Alors un changement singulier s’opéra dans l’attitude du capitaine Len Guy. Sa voix s’altéra, devint plus dure, plus cassante. En termes nets et précis, il me fit comprendre que toute insistance était inutile, que notre entretien avait déjà trop duré, que le temps le pressait, que ses affaires l’appelaient au bureau du port… enfin que nous nous étions dit, et de très suffisante façon, tout ce que nous pouvions avoir à nous dire…
J’avais étendu le bras pour le retenir – le saisir serait un mot plus juste –, et la conversation, mal commencée, risquait de plus mal finir, lorsque ce bizarre personnage se retourna vers moi, et d’un ton adouci, il s’exprima de la sorte :
« Croyez bien, monsieur, qu’il m’en coûte de n’être point en état de vous satisfaire, et de montrer peu d’obligeance envers un Américain. Mais je ne saurais modifier ma conduite. Au cours de la navigation de l’Halbrane, il peut survenir tel ou tel incident imprévu qui rendrait gênante la présence d’un passager… même aussi accommodant que vous l’êtes… Ce serait m’exposer à ne pouvoir profiter de chances que je recherche…

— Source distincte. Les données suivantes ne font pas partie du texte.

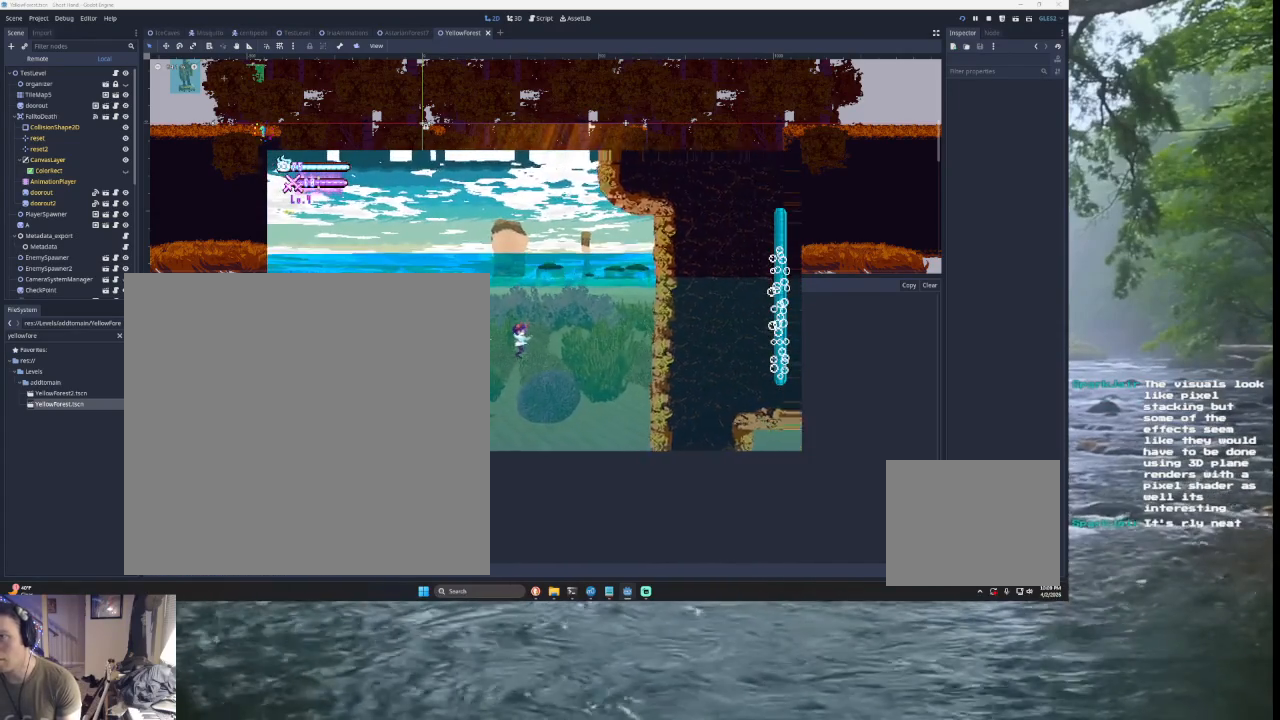
{"buttons": ["TRIANGLE"], "left_stick": "right", "right_stick": "center", "events": [[467, "TRIANGLE", "down"]]}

– Je vous ai dit, capitaine, et je vous le répète, que si mon intention est de retourner en Amérique, au Connecticut, il m’est indifférent que ce soit en trois mois ou en six, par un chemin plutôt que par un autre, – et dût votre goélette s’enfoncer au milieu des mers antarctiques…
– Les mers antarctiques ! » s’écria le capitaine Len Guy d’une voix interrogatrice, tandis que son regard me fouillait le cœur comme s’il eût été armé d’une pointe.
« Pourquoi parlez-vous des mers antarctiques ?… reprit-il en me saisissant la main.
– Mais comme je vous aurais parlé des mers boréales… du pôle Nord aussi bien que du pôle Sud… »
Le capitaine Len Guy ne répondit pas, et je crus voir une larme glisser de ses yeux. Puis, se rejetant dans un autre ordre d’idées, désireux de couper court à quelque cuisant souvenir, évoqué par ma réponse :
« Ce pôle Sud, dit-il, qui oserait s’aventurer…
– L’atteindre est difficile… et cela serait sans utilité, répliquai-je. Il se rencontre pourtant des caractères assez aventureux pour se lancer dans de telles entreprises.
– Oui… aventureux !… murmura le capitaine Len Guy.
– Et, tenez, repris-je, voici que les États-Unis font encore une tentative avec la division de Charles Wilkes, le Vancouver, le Peacock, le Porpoise, le Flying-Fish et plusieurs conserves…
– Les États-Unis, monsieur Jeorling ?… Vous affirmez qu’une expédition est envoyée par le gouvernement fédéral dans les mers australes ?…
– Le fait est certain, et, l’année dernière, avant mon départ d’Amérique, j’apprenais que cette division venait de prendre la mer.